On ne peut pas parler de bonne relation sans parler de confiance. La meilleure des mères sera celle qui saura avoir confiance. Confiance en elle-même, c'est-à-dire faire ce qu'elle sent être juste plutôt que ce qu'elle sait. Confiance en l'enfant, c'est-à-dire admettre que l'enfant sait et peut nous faire savoir ce qu'il désire et quand il le désire, ce dont il a besoin, ce dont il peut se passer. Avoir confiance dans la qualité de la relation qu'ils sont en train de nouer. Avoir confiance dans ce mouvement vers le progrès, la structuration, la vie, qui fait partie de l'enfant, mouvement qui ne dépend pas de nous, auquel nous ne pouvons que répondre.

Se préparer à une tâche pratique nouvelle

Il me paraît essentiel de relier ce dernier point à ce que je viens de dire sur la confiance. Apprendre à de futurs parents à donner les soins quotidiens à leur enfant devrait avant tout servir à affermir leur confiance en eux, à leur montrer, déjà avant la naissance, qu'au fond ces soins sont à la portée de chacun et sans complexité excessive.
Il me paraît donc qu'on aurait tort d'insister trop sur les problèmes d'hygiène, de microbes, de composition de l'alimentation. Il est évident que les risques d'infection existent, mais il me semble par exemple plus rassurant d'en parler en insistant sur la différence entre les germes hospitaliers et les germes familiers, qu'en faisant un cours trop poussé sur la stérilisation. Il me paraît également important, toujours pour restaurer cette confiance en soi qui manque à tant de jeunes mères, de pousser le plus grand nombre de femmes à allaiter elles-mêmes leur bébé plutôt que de faire un cours sur les vitamines, les sucres, les graisses, les protéines et les sels minéraux.
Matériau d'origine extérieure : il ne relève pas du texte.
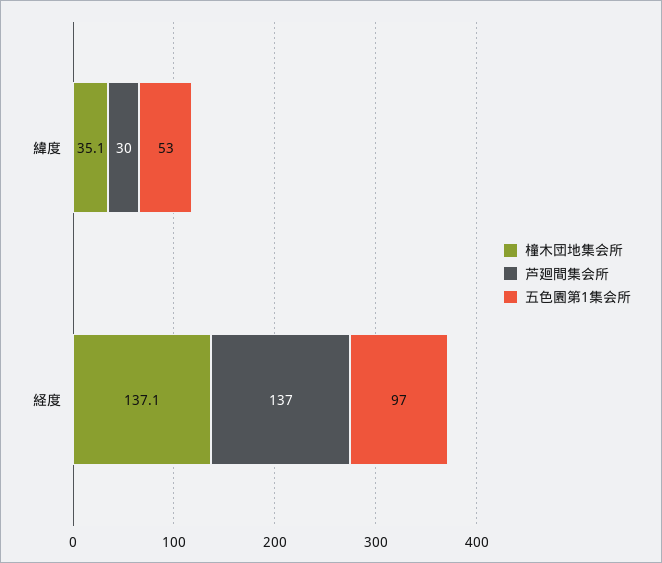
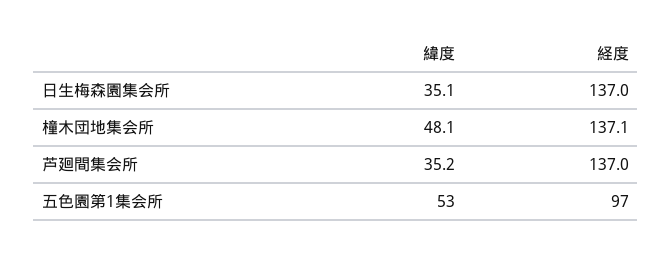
  {
    "橦木団地集会所": {
-     "緯度": 35.1,
+     "緯度": 48.1,
      "経度": 137.1
    },
    "芦廻間集会所": {
-     "緯度": 30,
+     "緯度": 35.2,
      "経度": 137
    },
    "五色園第1集会所": {
      "緯度": 53,
      "経度": 97
-   }
+   },
+   "日生梅森園集会所": {
+     "緯度": 35.1,
+     "経度": 137
+   }
  }

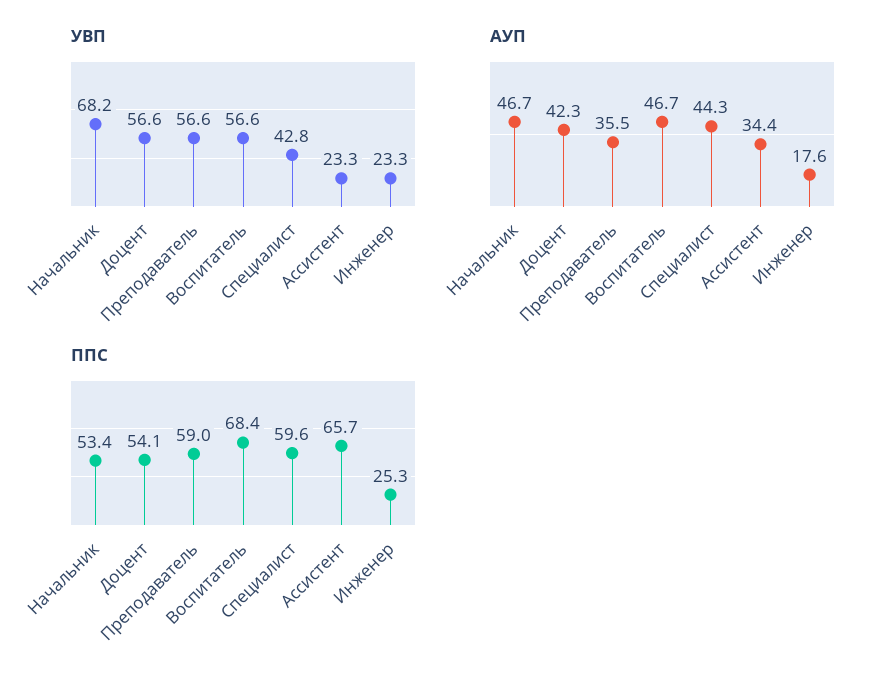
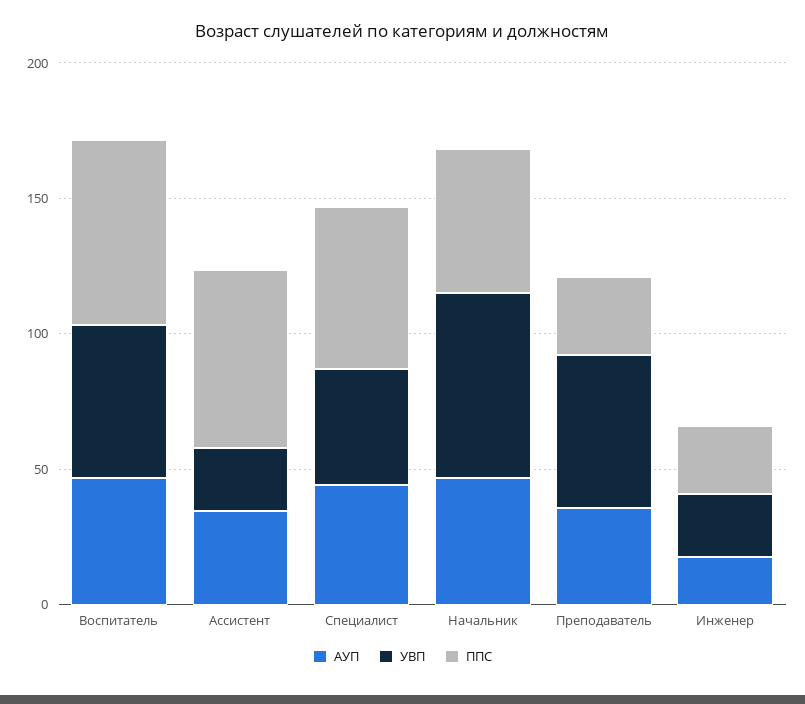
  {
    "УВП": {
      "Начальник": 68.2,
-     "Доцент": 56.6,
      "Преподаватель": 56.6,
      "Воспитатель": 56.6,
      "Специалист": 42.8,
      "Ассистент": 23.3,
      "Инженер": 23.3
    },
    "АУП": {
      "Начальник": 46.7,
-     "Доцент": 42.3,
      "Преподаватель": 35.5,
      "Воспитатель": 46.7,
      "Специалист": 44.3,
      "Ассистент": 34.4,
      "Инженер": 17.6
    },
    "ППС": {
      "Начальник": 53.4,
-     "Доцент": 54.1,
-     "Преподаватель": 59,
+     "Преподаватель": 30,
      "Воспитатель": 68.4,
      "Специалист": 59.6,
      "Ассистент": 65.7,
      "Инженер": 25.3
    }
  }

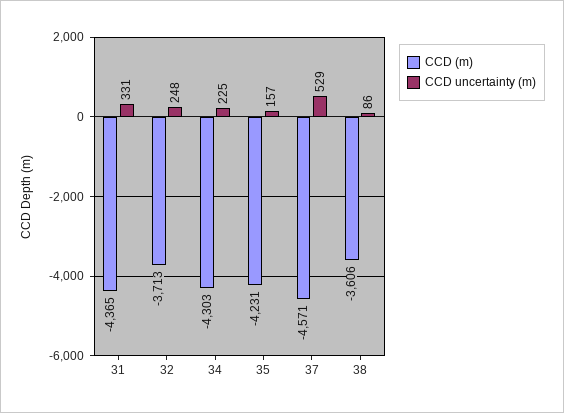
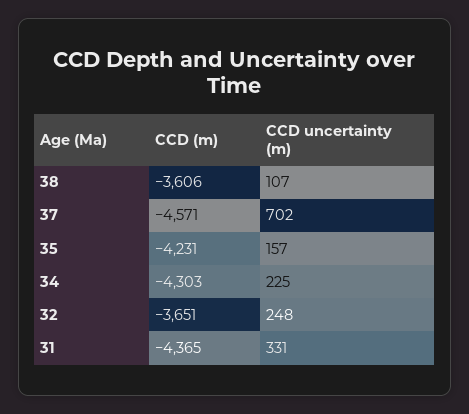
  {
    "CCD (m)": {
      "31": -4365,
-     "32": -3713,
+     "32": -3651,
      "34": -4303,
      "35": -4231,
      "37": -4571,
      "38": -3606
    },
    "CCD uncertainty (m)": {
      "31": 331,
      "32": 248,
      "34": 225,
      "35": 157,
-     "37": 529,
+     "37": 702,
-     "38": 86
+     "38": 107
    }
  }

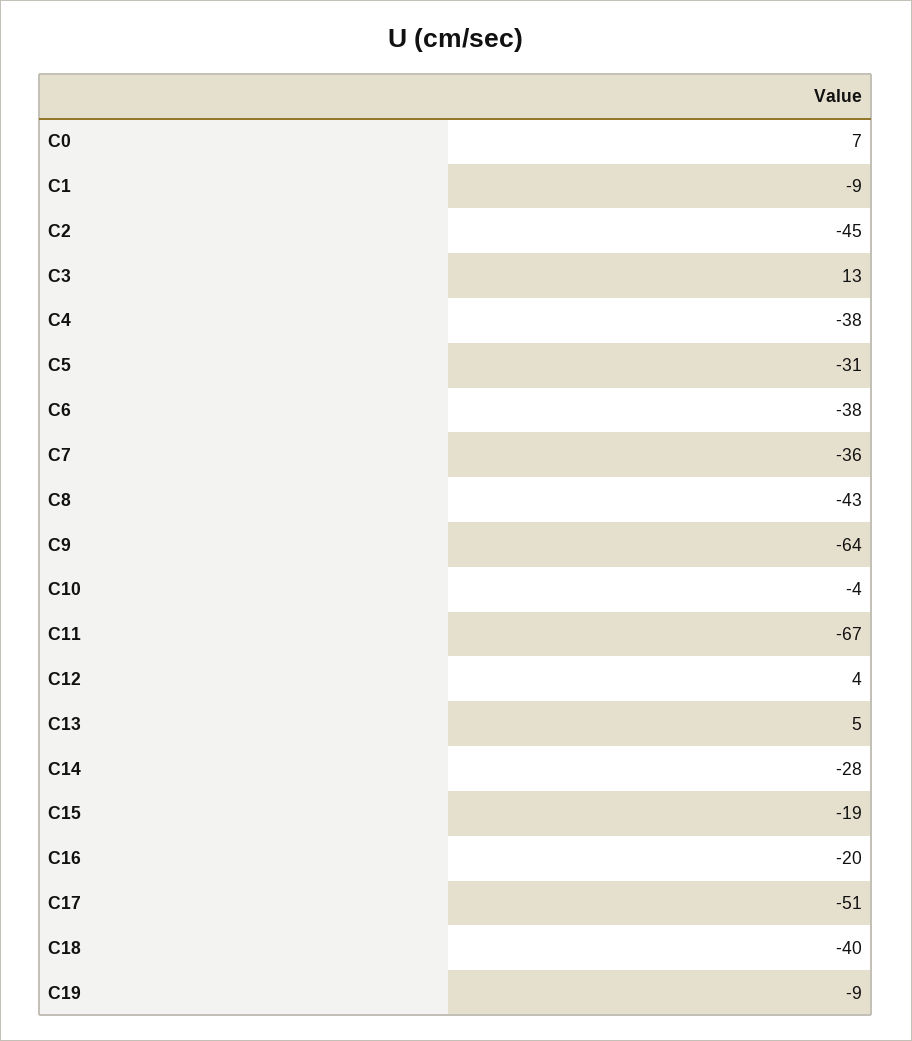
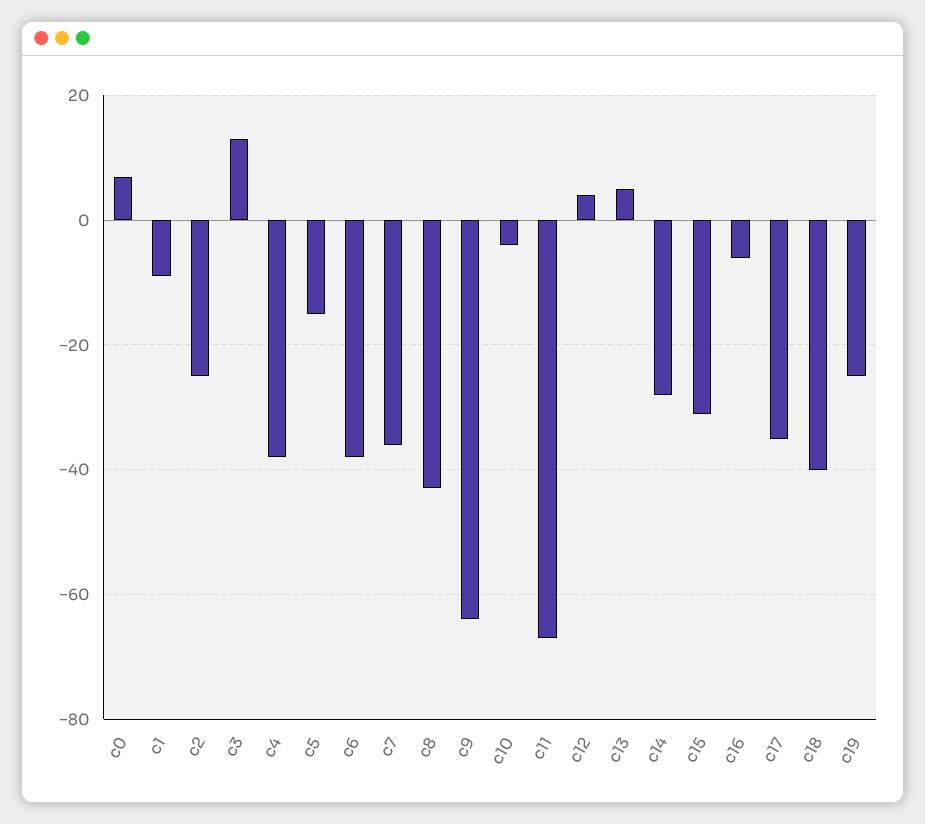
  {
    "C0": 7,
    "C1": -9,
-   "C2": -45,
+   "C2": -25,
    "C3": 13,
    "C4": -38,
-   "C5": -31,
+   "C5": -15,
    "C6": -38,
    "C7": -36,
    "C8": -43,
    "C9": -64,
    "C10": -4,
    "C11": -67,
    "C12": 4,
    "C13": 5,
    "C14": -28,
-   "C15": -19,
+   "C15": -30,
-   "C16": -20,
+   "C16": -5,
-   "C17": -51,
+   "C17": -35,
    "C18": -40,
-   "C19": -9
+   "C19": -25
  }

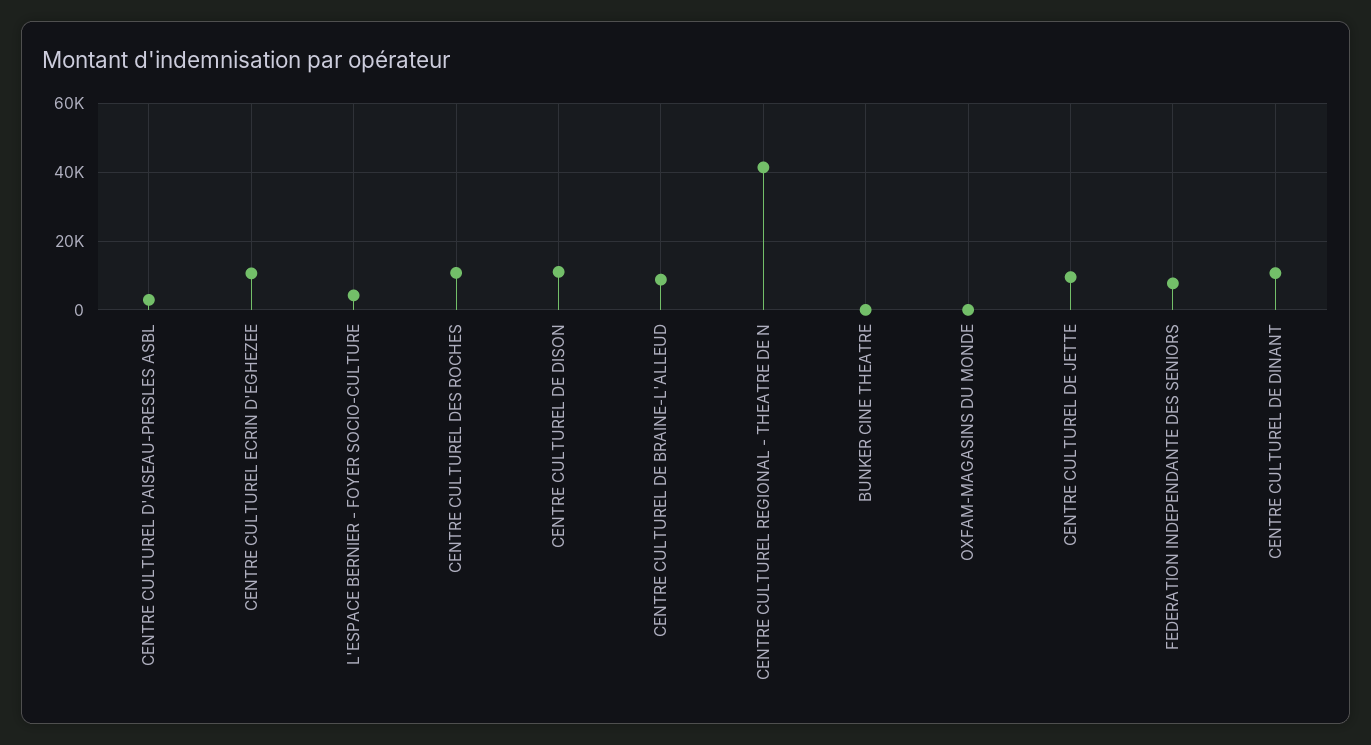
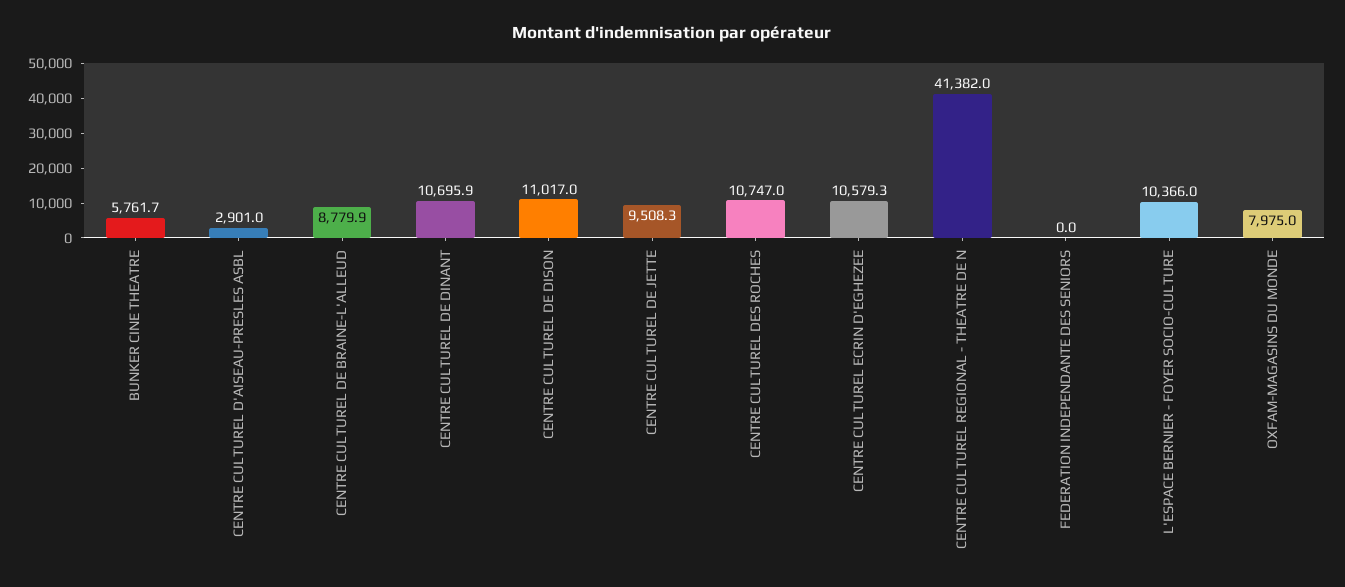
  {
    "CENTRE CULTUREL D'AISEAU-PRESLES ASBL": 2901,
    "CENTRE CULTUREL ECRIN D'EGHEZEE": 10579.3,
-   "L'ESPACE BERNIER - FOYER SOCIO-CULTURE": 4000,
+   "L'ESPACE BERNIER - FOYER SOCIO-CULTURE": 10366,
    "CENTRE CULTUREL DES ROCHES": 10747,
    "CENTRE CULTUREL DE DISON": 11017,
    "CENTRE CULTUREL DE BRAINE-L'ALLEUD": 8779.9,
    "CENTRE CULTUREL REGIONAL - THEATRE DE N": 41382,
-   "BUNKER CINE THEATRE": 0,
+   "BUNKER CINE THEATRE": 5761.7,
-   "OXFAM-MAGASINS DU MONDE": 0,
+   "OXFAM-MAGASINS DU MONDE": 7975,
    "CENTRE CULTUREL DE JETTE": 9508.3,
-   "FEDERATION INDEPENDANTE DES SENIORS": 8000,
+   "FEDERATION INDEPENDANTE DES SENIORS": 0,
    "CENTRE CULTUREL DE DINANT": 10695.9
  }

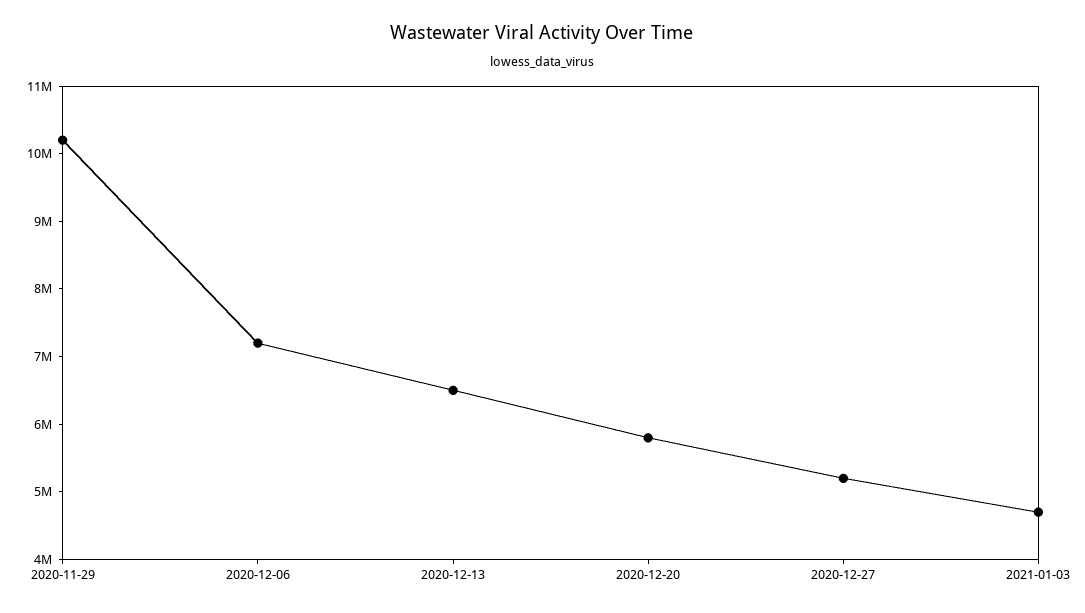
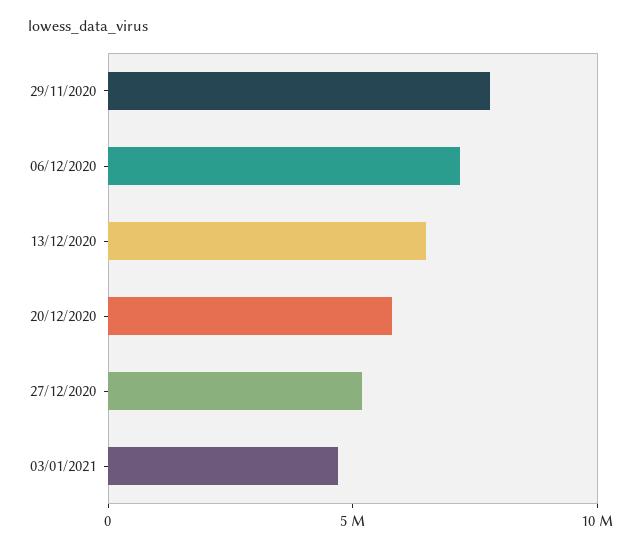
  {
-   "2020-11-29": 10200000,
+   "2020-11-29": 8000000,
    "2020-12-06": 7200000,
    "2020-12-13": 6600000,
    "2020-12-20": 5800000,
    "2020-12-27": 5200000,
    "2021-01-03": 4800000
  }

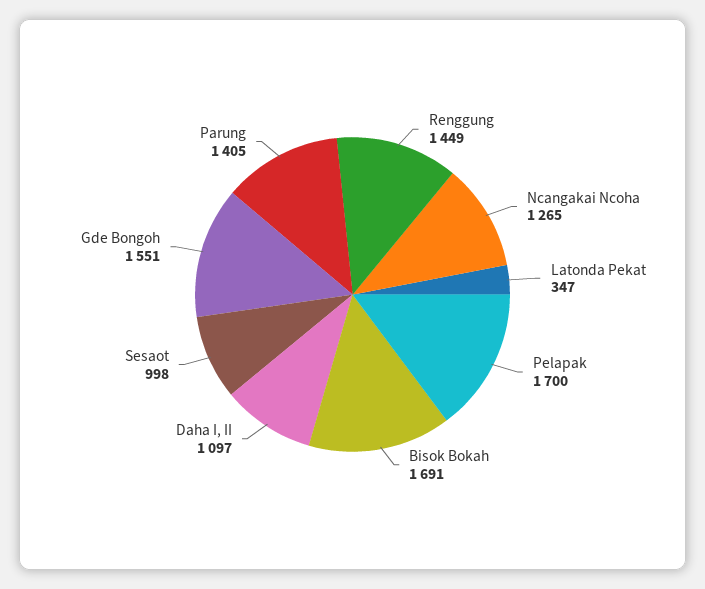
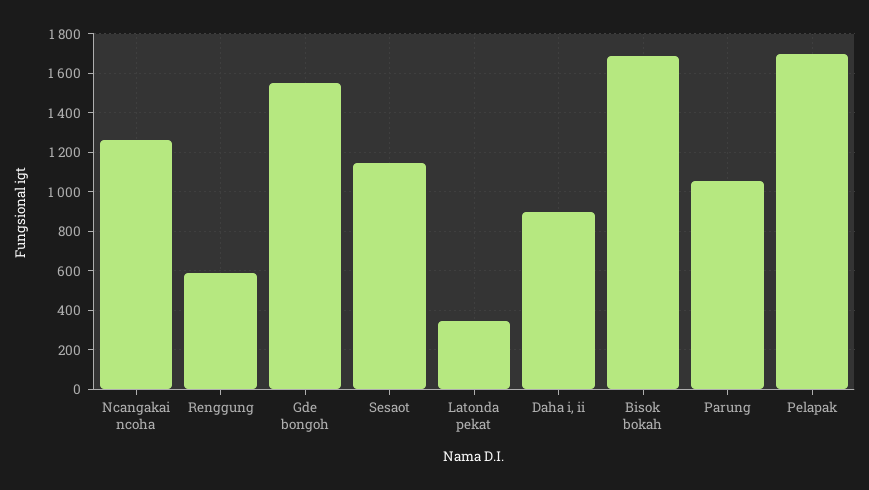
  {
-   "Renggung": 1449,
+   "Renggung": 600,
    "Ncangakai Ncoha": 1265,
    "Latonda Pekat": 347,
    "Pelapak": 1700,
    "Bisok Bokah": 1691,
-   "Daha I, II": 1097,
+   "Daha I, II": 900,
-   "Sesaot": 998,
+   "Sesaot": 1150,
    "Gde Bongoh": 1551,
-   "Parung": 1405
+   "Parung": 1050
  }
Il me paraît surtout important de ne pas insister, comme on le fait trop souvent, sur les horaires. Chaque mère et chaque enfant vont devoir trouver leur propre rythme. Certains n'arriveront jamais à un horaire vraiment régulier et cela n'a pas grande importance. Le seul avantage des horaires fixes est qu'ils permettent de tout prévoir ou presque. Mais chaque fois que cela ne marchera pas comme prévu, la mère aura le sentiment d'avoir échoué quelque part. Alors que si elle adopte des horaires souples, adaptés chaque jour à une réalité légèrement différente, les imprévus et les changements auxquels elle aura su s'adapter seront vécus comme des réussites et cela me paraît de nouveau fondamantal si on vise à ce qu'elle ait une bonne image d'elle-même dans ce nouveau rôle.
Tout ce mouvement qui visait à faire des soins à un bébé un acte scientifique, relevant de «spécialistes» est fort heureusement en train de perdre du terrain en faveur d'une revalorisation des aspects instinctifs naturels et simples de la chose, mais nous voyons encore trop de mères tomber dans des états de dépendance inquiétants par rapport à leur pédiatre ou à une infirmière visiteuse, comme si elles luttaient contre leur anxiété en délégant tous leurs pouvoirs à des professionnels au lieu de faire un travail sur elles-mêmes visant à reprendre conscience de leur propre savoir.
Je crois qu'en tant que professionnels, c'est justement à faire ce travail sur elles-mêmes que nous devons aider les jeunes mères, plutôt que d'essayer de leur transmettre un savoir qui reste très aléatoire.